*** Data under study ***
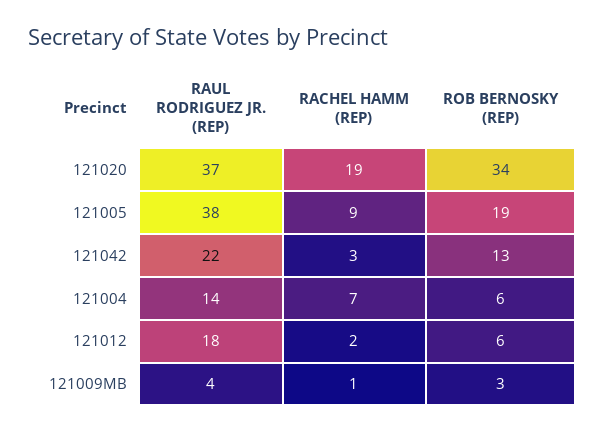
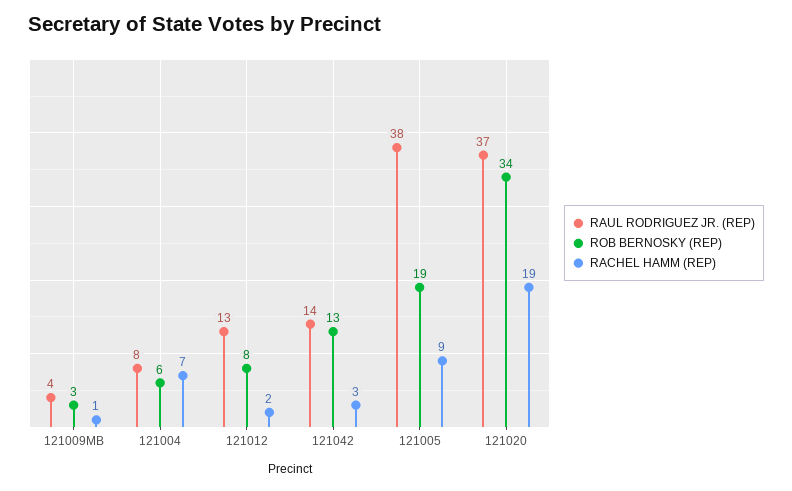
  {
    "RAUL RODRIGUEZ JR. (REP)": {
      "121020": 37,
      "121005": 38,
-     "121042": 22,
+     "121042": 14,
-     "121004": 14,
+     "121004": 8,
-     "121012": 18,
+     "121012": 13,
      "121009MB": 4
    },
    "RACHEL HAMM (REP)": {
      "121020": 19,
      "121005": 9,
      "121042": 3,
      "121004": 7,
      "121012": 2,
      "121009MB": 1
    },
    "ROB BERNOSKY (REP)": {
      "121020": 34,
      "121005": 19,
      "121042": 13,
      "121004": 6,
-     "121012": 6,
+     "121012": 8,
      "121009MB": 3
    }
  }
*** End of Data under study ***
Required action
In your copy, include no pictures; print every line above exactly.

Response to the task
  {
    "RAUL RODRIGUEZ JR. (REP)": {
      "121020": 37,
      "121005": 38,
-     "121042": 22,
+     "121042": 14,
-     "121004": 14,
+     "121004": 8,
-     "121012": 18,
+     "121012": 13,
      "121009MB": 4
    },
    "RACHEL HAMM (REP)": {
      "121020": 19,
      "121005": 9,
      "121042": 3,
      "121004": 7,
      "121012": 2,
      "121009MB": 1
    },
    "ROB BERNOSKY (REP)": {
      "121020": 34,
      "121005": 19,
      "121042": 13,
      "121004": 6,
-     "121012": 6,
+     "121012": 8,
      "121009MB": 3
    }
  }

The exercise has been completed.